╭─ SOURCE DOCUMENT

Jansa and Irons, two self-identifying “car guys,” met in the mid 1980s while cruising Lincoln’s O Street. They made frequent nighttime stops at the Zesto down the road, where they each ordered two large malts.
Irons moved out to California, but Jansa stayed in Nebraska and still farms near Wahoo.
The friends eventually became business partners and approached Harold “Brownie” Brown in the 2000s about buying the Zesto trademark. Brown, the longtime operator of a few Missouri locations, “knew we were in love with the product” and dealt them first the Nebraska trademark and then the federal one, Jansa said.
The original Zestos are mostly grandfathered into the brand, but some locations have licensing or franchise agreements with Jansa and Irons.
The trademark holders recognize that each Zesto has a unique identity, but they hope to ensure customers can get the same rich soft serve at every location. That means prescribing the ice cream machine settings used by the newer stores, Jansa said.
Those machines are usually made by Taylor, the company that spawned Zesto. Jansa said he and Irons established a national account with the firm, which also provides ice cream machines to thousands of McDonald’s locations.
Going forward, Jansa and Irons would like to add Zesto locations near the brand’s existing turf. They’re keen on convincing the Minturns to add a new location in the suburbs south of Omaha. The cousins are considering it.
But they’re also looking to franchise new stores in parts of Zesto’s former footprint. There’s a plan to open one on Los Angeles’ Venice Boardwalk about a year from now, Irons said.

╰─

EXERCISE TASKS:
**A.** Which company usually makes the ice cream machines, according to the passage about Zesto?
**B.** Please carry the passage about Zesto forward from its final sentence.

╭─ PROVIDED RECORDS

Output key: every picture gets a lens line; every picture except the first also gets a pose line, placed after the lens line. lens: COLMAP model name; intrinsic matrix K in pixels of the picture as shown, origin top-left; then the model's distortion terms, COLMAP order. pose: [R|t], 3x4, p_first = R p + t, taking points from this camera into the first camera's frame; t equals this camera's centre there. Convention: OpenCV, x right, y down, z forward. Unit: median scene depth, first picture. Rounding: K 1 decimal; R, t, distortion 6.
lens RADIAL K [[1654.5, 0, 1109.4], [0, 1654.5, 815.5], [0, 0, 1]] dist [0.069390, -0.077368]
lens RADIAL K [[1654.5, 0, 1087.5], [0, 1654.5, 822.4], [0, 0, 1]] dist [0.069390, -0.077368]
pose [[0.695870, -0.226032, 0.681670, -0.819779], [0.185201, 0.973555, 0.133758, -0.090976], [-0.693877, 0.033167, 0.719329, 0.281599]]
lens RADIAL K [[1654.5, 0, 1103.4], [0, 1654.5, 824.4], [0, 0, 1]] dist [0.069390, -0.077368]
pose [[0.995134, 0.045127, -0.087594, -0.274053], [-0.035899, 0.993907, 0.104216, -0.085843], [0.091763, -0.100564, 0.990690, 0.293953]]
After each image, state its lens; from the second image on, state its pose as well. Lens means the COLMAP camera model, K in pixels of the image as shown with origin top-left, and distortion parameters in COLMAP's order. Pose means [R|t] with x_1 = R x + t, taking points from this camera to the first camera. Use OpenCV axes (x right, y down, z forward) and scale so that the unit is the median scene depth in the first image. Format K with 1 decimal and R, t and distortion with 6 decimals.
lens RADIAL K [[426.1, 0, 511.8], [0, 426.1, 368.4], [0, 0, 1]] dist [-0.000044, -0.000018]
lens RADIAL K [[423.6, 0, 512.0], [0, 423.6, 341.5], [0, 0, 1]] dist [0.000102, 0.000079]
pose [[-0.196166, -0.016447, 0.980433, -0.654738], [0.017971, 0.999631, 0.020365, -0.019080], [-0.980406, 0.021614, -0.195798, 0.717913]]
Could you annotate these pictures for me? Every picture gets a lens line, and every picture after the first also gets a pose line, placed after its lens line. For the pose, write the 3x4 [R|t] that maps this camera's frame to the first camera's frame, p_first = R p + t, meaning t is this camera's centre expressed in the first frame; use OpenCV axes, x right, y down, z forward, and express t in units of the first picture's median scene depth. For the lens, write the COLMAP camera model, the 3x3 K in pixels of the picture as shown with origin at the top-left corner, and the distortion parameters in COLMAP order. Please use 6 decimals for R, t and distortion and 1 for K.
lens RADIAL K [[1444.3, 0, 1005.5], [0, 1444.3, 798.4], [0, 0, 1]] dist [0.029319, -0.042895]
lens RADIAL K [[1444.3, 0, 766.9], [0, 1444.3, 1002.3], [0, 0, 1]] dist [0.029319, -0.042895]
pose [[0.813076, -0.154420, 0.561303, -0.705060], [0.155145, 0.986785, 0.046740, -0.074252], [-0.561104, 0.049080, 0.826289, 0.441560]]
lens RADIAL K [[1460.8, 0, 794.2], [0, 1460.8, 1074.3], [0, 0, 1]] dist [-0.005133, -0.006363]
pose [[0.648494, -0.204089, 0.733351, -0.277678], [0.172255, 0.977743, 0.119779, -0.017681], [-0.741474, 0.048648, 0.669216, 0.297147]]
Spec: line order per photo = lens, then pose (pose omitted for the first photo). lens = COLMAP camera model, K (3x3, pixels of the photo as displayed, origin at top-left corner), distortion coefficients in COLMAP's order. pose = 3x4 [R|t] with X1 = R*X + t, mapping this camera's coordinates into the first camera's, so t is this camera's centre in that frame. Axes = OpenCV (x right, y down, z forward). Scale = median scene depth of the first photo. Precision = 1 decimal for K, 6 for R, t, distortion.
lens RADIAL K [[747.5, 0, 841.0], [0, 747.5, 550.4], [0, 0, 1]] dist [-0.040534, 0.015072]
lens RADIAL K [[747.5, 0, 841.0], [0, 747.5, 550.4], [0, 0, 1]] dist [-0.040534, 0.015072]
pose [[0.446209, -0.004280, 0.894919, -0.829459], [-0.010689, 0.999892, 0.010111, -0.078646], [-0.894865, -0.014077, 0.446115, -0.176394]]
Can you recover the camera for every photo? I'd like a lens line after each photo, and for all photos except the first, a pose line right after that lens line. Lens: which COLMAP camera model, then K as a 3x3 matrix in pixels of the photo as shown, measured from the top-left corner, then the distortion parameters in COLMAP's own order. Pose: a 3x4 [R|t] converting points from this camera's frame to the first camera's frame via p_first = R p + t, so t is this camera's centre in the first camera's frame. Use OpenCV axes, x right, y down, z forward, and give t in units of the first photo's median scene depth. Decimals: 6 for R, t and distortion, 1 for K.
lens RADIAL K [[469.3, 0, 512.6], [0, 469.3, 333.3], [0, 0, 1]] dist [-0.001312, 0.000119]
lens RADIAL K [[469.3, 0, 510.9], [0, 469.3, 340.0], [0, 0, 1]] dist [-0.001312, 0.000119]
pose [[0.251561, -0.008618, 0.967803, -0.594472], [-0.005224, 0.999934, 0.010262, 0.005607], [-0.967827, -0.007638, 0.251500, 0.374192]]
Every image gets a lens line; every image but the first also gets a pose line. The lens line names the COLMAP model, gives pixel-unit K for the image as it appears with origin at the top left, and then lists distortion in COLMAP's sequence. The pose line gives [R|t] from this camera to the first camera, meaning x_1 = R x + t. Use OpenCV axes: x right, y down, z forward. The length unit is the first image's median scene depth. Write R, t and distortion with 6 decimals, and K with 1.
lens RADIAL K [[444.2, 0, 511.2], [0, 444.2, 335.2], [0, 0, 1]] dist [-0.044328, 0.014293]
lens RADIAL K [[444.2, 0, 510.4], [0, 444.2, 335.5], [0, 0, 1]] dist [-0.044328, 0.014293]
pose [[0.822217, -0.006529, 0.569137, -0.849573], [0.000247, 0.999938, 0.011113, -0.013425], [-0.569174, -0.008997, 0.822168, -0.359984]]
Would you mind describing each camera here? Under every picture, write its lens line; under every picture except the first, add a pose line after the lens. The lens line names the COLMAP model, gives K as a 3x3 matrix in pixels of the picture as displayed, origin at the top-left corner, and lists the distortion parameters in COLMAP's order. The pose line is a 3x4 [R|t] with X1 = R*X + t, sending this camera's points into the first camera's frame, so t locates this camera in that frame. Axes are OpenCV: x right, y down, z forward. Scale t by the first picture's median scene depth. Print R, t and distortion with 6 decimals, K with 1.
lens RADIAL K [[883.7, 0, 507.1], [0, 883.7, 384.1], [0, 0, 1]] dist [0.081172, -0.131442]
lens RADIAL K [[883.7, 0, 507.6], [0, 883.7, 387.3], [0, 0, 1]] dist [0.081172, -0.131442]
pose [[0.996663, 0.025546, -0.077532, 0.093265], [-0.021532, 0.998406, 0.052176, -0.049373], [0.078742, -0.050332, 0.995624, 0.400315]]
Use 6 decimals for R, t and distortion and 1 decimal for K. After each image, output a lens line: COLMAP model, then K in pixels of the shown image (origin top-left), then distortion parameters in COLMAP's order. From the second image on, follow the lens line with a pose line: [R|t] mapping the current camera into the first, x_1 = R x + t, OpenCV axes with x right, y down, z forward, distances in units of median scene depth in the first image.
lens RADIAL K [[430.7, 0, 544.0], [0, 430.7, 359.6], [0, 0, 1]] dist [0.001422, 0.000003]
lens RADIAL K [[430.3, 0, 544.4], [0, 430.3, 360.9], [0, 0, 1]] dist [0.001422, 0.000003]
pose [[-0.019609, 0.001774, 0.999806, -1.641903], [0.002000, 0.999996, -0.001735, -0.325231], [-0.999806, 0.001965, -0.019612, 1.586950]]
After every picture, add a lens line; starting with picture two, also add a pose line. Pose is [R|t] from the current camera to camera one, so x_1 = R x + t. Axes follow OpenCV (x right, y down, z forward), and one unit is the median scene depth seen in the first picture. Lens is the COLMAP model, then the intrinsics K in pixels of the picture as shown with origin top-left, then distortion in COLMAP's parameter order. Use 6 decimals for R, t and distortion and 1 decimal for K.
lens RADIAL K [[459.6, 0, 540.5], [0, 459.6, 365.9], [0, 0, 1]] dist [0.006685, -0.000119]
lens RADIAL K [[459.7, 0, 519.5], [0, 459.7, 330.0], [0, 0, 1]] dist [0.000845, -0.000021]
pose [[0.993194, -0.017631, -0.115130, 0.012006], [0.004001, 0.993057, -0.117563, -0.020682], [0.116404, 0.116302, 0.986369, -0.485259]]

╰─

ANSWER SECTION:
**A.** Taylor, the company that spawned Zesto.

**B.**
Irons hopes that some of the southern fans visiting Omaha for this year’s College World Series will want to open a store in their hometowns after tasting the downtown location’s product.
“I think there’s a very bright future in Zesto, and we’re really excited about it,” Jansa said. “We just want the story to keep going.”
The Nebraska high plains are home to what is likely the westernmost surviving Zesto in the country.
Open since 1950, Alliance’s Zesto predates nearby tourist draw Carhenge by nearly four decades.
Locals in the city of 8,000 look to the seasonal reopening of A-Town Zesto as the beginning of summer, and northbound bikers stop by as part of their annual pilgrimage to Sturgis, said co-owner Tearza Mashburn. On the other side of the counter, fresh-faced 14-year-olds gain their first working experience.
Mashburn charges a bit more than the dime-a-cone prices octogenarian customers grew up paying, but old-timers love to see that the neon-illuminated shop hasn’t changed much.
“I’ve had so many people come in and be like, ‘Oh my gosh, it looks about the same,” Mashburn said. “They just love having that reminiscence of that memory.”